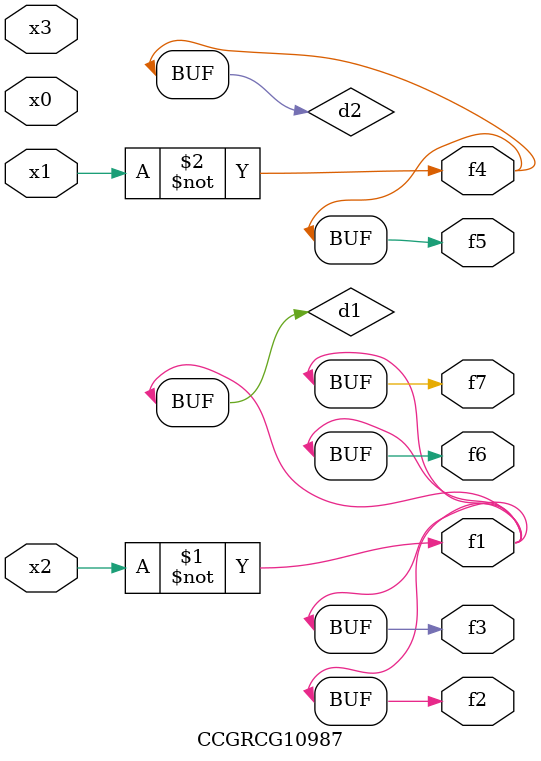
<source format=v>
module CCGRCG10987(
	input x0, x1, x2, x3,
	output f1, f2, f3, f4, f5, f6, f7
);

	wire d1, d2;

	xnor (d1, x2);
	not (d2, x1);
	assign f1 = d1;
	assign f2 = d1;
	assign f3 = d1;
	assign f4 = d2;
	assign f5 = d2;
	assign f6 = d1;
	assign f7 = d1;
endmodule

</source>
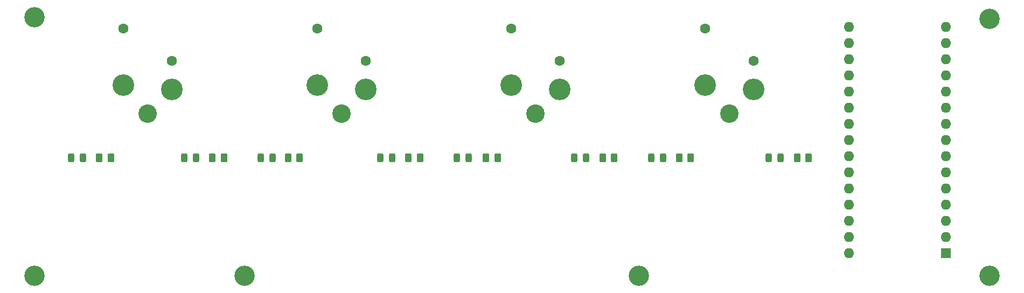
<source format=gbr>
%TF.GenerationSoftware,KiCad,Pcbnew,7.0.9*%
%TF.CreationDate,2023-12-01T11:37:00-08:00*%
%TF.ProjectId,gameshow_v4,67616d65-7368-46f7-975f-76342e6b6963,rev?*%
%TF.SameCoordinates,Original*%
%TF.FileFunction,Soldermask,Top*%
%TF.FilePolarity,Negative*%
%FSLAX46Y46*%
G04 Gerber Fmt 4.6, Leading zero omitted, Abs format (unit mm)*
G04 Created by KiCad (PCBNEW 7.0.9) date 2023-12-01 11:37:00*
%MOMM*%
%LPD*%
G01*
G04 APERTURE LIST*
G04 Aperture macros list*
%AMRoundRect*
0 Rectangle with rounded corners*
0 $1 Rounding radius*
0 $2 $3 $4 $5 $6 $7 $8 $9 X,Y pos of 4 corners*
0 Add a 4 corners polygon primitive as box body*
4,1,4,$2,$3,$4,$5,$6,$7,$8,$9,$2,$3,0*
0 Add four circle primitives for the rounded corners*
1,1,$1+$1,$2,$3*
1,1,$1+$1,$4,$5*
1,1,$1+$1,$6,$7*
1,1,$1+$1,$8,$9*
0 Add four rect primitives between the rounded corners*
20,1,$1+$1,$2,$3,$4,$5,0*
20,1,$1+$1,$4,$5,$6,$7,0*
20,1,$1+$1,$6,$7,$8,$9,0*
20,1,$1+$1,$8,$9,$2,$3,0*%
G04 Aperture macros list end*
%ADD10RoundRect,0.250000X0.262500X0.450000X-0.262500X0.450000X-0.262500X-0.450000X0.262500X-0.450000X0*%
%ADD11C,3.200000*%
%ADD12RoundRect,0.243750X-0.243750X-0.456250X0.243750X-0.456250X0.243750X0.456250X-0.243750X0.456250X0*%
%ADD13R,1.600000X1.600000*%
%ADD14O,1.600000X1.600000*%
%ADD15C,1.600000*%
%ADD16C,3.400000*%
%ADD17C,2.900000*%
%ADD18RoundRect,0.250000X-0.262500X-0.450000X0.262500X-0.450000X0.262500X0.450000X-0.262500X0.450000X0*%
G04 APERTURE END LIST*
D10*
%TO.C,R8*%
X196596000Y-81235000D03*
X194771000Y-81235000D03*
%TD*%
D11*
%TO.C,H4*%
X225044000Y-99822000D03*
%TD*%
D12*
%TO.C,D4*%
X129272500Y-81235000D03*
X131147500Y-81235000D03*
%TD*%
%TO.C,D8*%
X190336000Y-81235000D03*
X192211000Y-81235000D03*
%TD*%
D13*
%TO.C,A1*%
X218176000Y-96266000D03*
D14*
X218176000Y-93726000D03*
X218176000Y-91186000D03*
X218176000Y-88646000D03*
X218176000Y-86106000D03*
X218176000Y-83566000D03*
X218176000Y-81026000D03*
X218176000Y-78486000D03*
X218176000Y-75946000D03*
X218176000Y-73406000D03*
X218176000Y-70866000D03*
X218176000Y-68326000D03*
X218176000Y-65786000D03*
X218176000Y-63246000D03*
X218176000Y-60706000D03*
X202936000Y-60706000D03*
X202936000Y-63246000D03*
X202936000Y-65786000D03*
X202936000Y-68326000D03*
X202936000Y-70866000D03*
X202936000Y-73406000D03*
X202936000Y-75946000D03*
X202936000Y-78486000D03*
X202936000Y-81026000D03*
X202936000Y-83566000D03*
X202936000Y-86106000D03*
X202936000Y-88646000D03*
X202936000Y-91186000D03*
X202936000Y-93726000D03*
X202936000Y-96266000D03*
%TD*%
D15*
%TO.C,J3*%
X157480000Y-66040000D03*
X149860000Y-60960000D03*
D16*
X149860000Y-69850000D03*
X157480000Y-70485000D03*
D17*
X153670000Y-74300000D03*
%TD*%
D11*
%TO.C,H5*%
X107950000Y-99822000D03*
%TD*%
D12*
%TO.C,D6*%
X141314000Y-81235000D03*
X143189000Y-81235000D03*
%TD*%
D18*
%TO.C,R4*%
X114761000Y-81235000D03*
X116586000Y-81235000D03*
%TD*%
%TO.C,R5*%
X145899500Y-81235000D03*
X147724500Y-81235000D03*
%TD*%
D12*
%TO.C,D2*%
X110490000Y-81235000D03*
X112365000Y-81235000D03*
%TD*%
D10*
%TO.C,R2*%
X104695000Y-81235000D03*
X102870000Y-81235000D03*
%TD*%
D18*
%TO.C,R6*%
X176229000Y-81235000D03*
X178054000Y-81235000D03*
%TD*%
D15*
%TO.C,J1*%
X96520000Y-66040000D03*
X88900000Y-60960000D03*
D16*
X88900000Y-69850000D03*
X96520000Y-70485000D03*
D17*
X92710000Y-74300000D03*
%TD*%
D11*
%TO.C,H3*%
X74930000Y-99822000D03*
%TD*%
D12*
%TO.C,D3*%
X98435000Y-81235000D03*
X100310000Y-81235000D03*
%TD*%
%TO.C,D1*%
X80675000Y-81235000D03*
X82550000Y-81235000D03*
%TD*%
D10*
%TO.C,R7*%
X166026000Y-81235000D03*
X164201000Y-81235000D03*
%TD*%
D15*
%TO.C,J4*%
X187960000Y-66040000D03*
X180340000Y-60960000D03*
D16*
X180340000Y-69850000D03*
X187960000Y-70485000D03*
D17*
X184150000Y-74300000D03*
%TD*%
D11*
%TO.C,H1*%
X74930000Y-59182000D03*
%TD*%
%TO.C,H2*%
X225044000Y-59436000D03*
%TD*%
D18*
%TO.C,R1*%
X85110000Y-81235000D03*
X86935000Y-81235000D03*
%TD*%
D12*
%TO.C,D7*%
X171861000Y-81235000D03*
X173736000Y-81235000D03*
%TD*%
D10*
%TO.C,R3*%
X135532500Y-81235000D03*
X133707500Y-81235000D03*
%TD*%
D15*
%TO.C,J2*%
X127000000Y-66040000D03*
X119380000Y-60960000D03*
D16*
X119380000Y-69850000D03*
X127000000Y-70485000D03*
D17*
X123190000Y-74300000D03*
%TD*%
D11*
%TO.C,H6*%
X169910000Y-99822000D03*
%TD*%
D12*
%TO.C,D5*%
X159766000Y-81235000D03*
X161641000Y-81235000D03*
%TD*%
M02*

</source>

§ **What you are asked to do**
Copy out every line of the data above, taking care to leave the pictures out.

§ **Result for this exercise**
<source format=v>
module CCGRCG10987(
	input x0, x1, x2, x3,
	output f1, f2, f3, f4, f5, f6, f7
);

	wire d1, d2;

	xnor (d1, x2);
	not (d2, x1);
	assign f1 = d1;
	assign f2 = d1;
	assign f3 = d1;
	assign f4 = d2;
	assign f5 = d2;
	assign f6 = d1;
	assign f7 = d1;
endmodule

</source>
<source format=gbr>
%TF.GenerationSoftware,KiCad,Pcbnew,7.0.9*%
%TF.CreationDate,2023-12-01T11:37:00-08:00*%
%TF.ProjectId,gameshow_v4,67616d65-7368-46f7-975f-76342e6b6963,rev?*%
%TF.SameCoordinates,Original*%
%TF.FileFunction,Soldermask,Top*%
%TF.FilePolarity,Negative*%
%FSLAX46Y46*%
G04 Gerber Fmt 4.6, Leading zero omitted, Abs format (unit mm)*
G04 Created by KiCad (PCBNEW 7.0.9) date 2023-12-01 11:37:00*
%MOMM*%
%LPD*%
G01*
G04 APERTURE LIST*
G04 Aperture macros list*
%AMRoundRect*
0 Rectangle with rounded corners*
0 $1 Rounding radius*
0 $2 $3 $4 $5 $6 $7 $8 $9 X,Y pos of 4 corners*
0 Add a 4 corners polygon primitive as box body*
4,1,4,$2,$3,$4,$5,$6,$7,$8,$9,$2,$3,0*
0 Add four circle primitives for the rounded corners*
1,1,$1+$1,$2,$3*
1,1,$1+$1,$4,$5*
1,1,$1+$1,$6,$7*
1,1,$1+$1,$8,$9*
0 Add four rect primitives between the rounded corners*
20,1,$1+$1,$2,$3,$4,$5,0*
20,1,$1+$1,$4,$5,$6,$7,0*
20,1,$1+$1,$6,$7,$8,$9,0*
20,1,$1+$1,$8,$9,$2,$3,0*%
G04 Aperture macros list end*
%ADD10RoundRect,0.250000X0.262500X0.450000X-0.262500X0.450000X-0.262500X-0.450000X0.262500X-0.450000X0*%
%ADD11C,3.200000*%
%ADD12RoundRect,0.243750X-0.243750X-0.456250X0.243750X-0.456250X0.243750X0.456250X-0.243750X0.456250X0*%
%ADD13R,1.600000X1.600000*%
%ADD14O,1.600000X1.600000*%
%ADD15C,1.600000*%
%ADD16C,3.400000*%
%ADD17C,2.900000*%
%ADD18RoundRect,0.250000X-0.262500X-0.450000X0.262500X-0.450000X0.262500X0.450000X-0.262500X0.450000X0*%
G04 APERTURE END LIST*
D10*
%TO.C,R8*%
X196596000Y-81235000D03*
X194771000Y-81235000D03*
%TD*%
D11*
%TO.C,H4*%
X225044000Y-99822000D03*
%TD*%
D12*
%TO.C,D4*%
X129272500Y-81235000D03*
X131147500Y-81235000D03*
%TD*%
%TO.C,D8*%
X190336000Y-81235000D03*
X192211000Y-81235000D03*
%TD*%
D13*
%TO.C,A1*%
X218176000Y-96266000D03*
D14*
X218176000Y-93726000D03*
X218176000Y-91186000D03*
X218176000Y-88646000D03*
X218176000Y-86106000D03*
X218176000Y-83566000D03*
X218176000Y-81026000D03*
X218176000Y-78486000D03*
X218176000Y-75946000D03*
X218176000Y-73406000D03*
X218176000Y-70866000D03*
X218176000Y-68326000D03*
X218176000Y-65786000D03*
X218176000Y-63246000D03*
X218176000Y-60706000D03*
X202936000Y-60706000D03*
X202936000Y-63246000D03*
X202936000Y-65786000D03*
X202936000Y-68326000D03*
X202936000Y-70866000D03*
X202936000Y-73406000D03*
X202936000Y-75946000D03*
X202936000Y-78486000D03*
X202936000Y-81026000D03*
X202936000Y-83566000D03*
X202936000Y-86106000D03*
X202936000Y-88646000D03*
X202936000Y-91186000D03*
X202936000Y-93726000D03*
X202936000Y-96266000D03*
%TD*%
D15*
%TO.C,J3*%
X157480000Y-66040000D03*
X149860000Y-60960000D03*
D16*
X149860000Y-69850000D03*
X157480000Y-70485000D03*
D17*
X153670000Y-74300000D03*
%TD*%
D11*
%TO.C,H5*%
X107950000Y-99822000D03*
%TD*%
D12*
%TO.C,D6*%
X141314000Y-81235000D03*
X143189000Y-81235000D03*
%TD*%
D18*
%TO.C,R4*%
X114761000Y-81235000D03*
X116586000Y-81235000D03*
%TD*%
%TO.C,R5*%
X145899500Y-81235000D03*
X147724500Y-81235000D03*
%TD*%
D12*
%TO.C,D2*%
X110490000Y-81235000D03*
X112365000Y-81235000D03*
%TD*%
D10*
%TO.C,R2*%
X104695000Y-81235000D03*
X102870000Y-81235000D03*
%TD*%
D18*
%TO.C,R6*%
X176229000Y-81235000D03*
X178054000Y-81235000D03*
%TD*%
D15*
%TO.C,J1*%
X96520000Y-66040000D03*
X88900000Y-60960000D03*
D16*
X88900000Y-69850000D03*
X96520000Y-70485000D03*
D17*
X92710000Y-74300000D03*
%TD*%
D11*
%TO.C,H3*%
X74930000Y-99822000D03*
%TD*%
D12*
%TO.C,D3*%
X98435000Y-81235000D03*
X100310000Y-81235000D03*
%TD*%
%TO.C,D1*%
X80675000Y-81235000D03*
X82550000Y-81235000D03*
%TD*%
D10*
%TO.C,R7*%
X166026000Y-81235000D03*
X164201000Y-81235000D03*
%TD*%
D15*
%TO.C,J4*%
X187960000Y-66040000D03*
X180340000Y-60960000D03*
D16*
X180340000Y-69850000D03*
X187960000Y-70485000D03*
D17*
X184150000Y-74300000D03*
%TD*%
D11*
%TO.C,H1*%
X74930000Y-59182000D03*
%TD*%
%TO.C,H2*%
X225044000Y-59436000D03*
%TD*%
D18*
%TO.C,R1*%
X85110000Y-81235000D03*
X86935000Y-81235000D03*
%TD*%
D12*
%TO.C,D7*%
X171861000Y-81235000D03*
X173736000Y-81235000D03*
%TD*%
D10*
%TO.C,R3*%
X135532500Y-81235000D03*
X133707500Y-81235000D03*
%TD*%
D15*
%TO.C,J2*%
X127000000Y-66040000D03*
X119380000Y-60960000D03*
D16*
X119380000Y-69850000D03*
X127000000Y-70485000D03*
D17*
X123190000Y-74300000D03*
%TD*%
D11*
%TO.C,H6*%
X169910000Y-99822000D03*
%TD*%
D12*
%TO.C,D5*%
X159766000Y-81235000D03*
X161641000Y-81235000D03*
%TD*%
M02*

</source>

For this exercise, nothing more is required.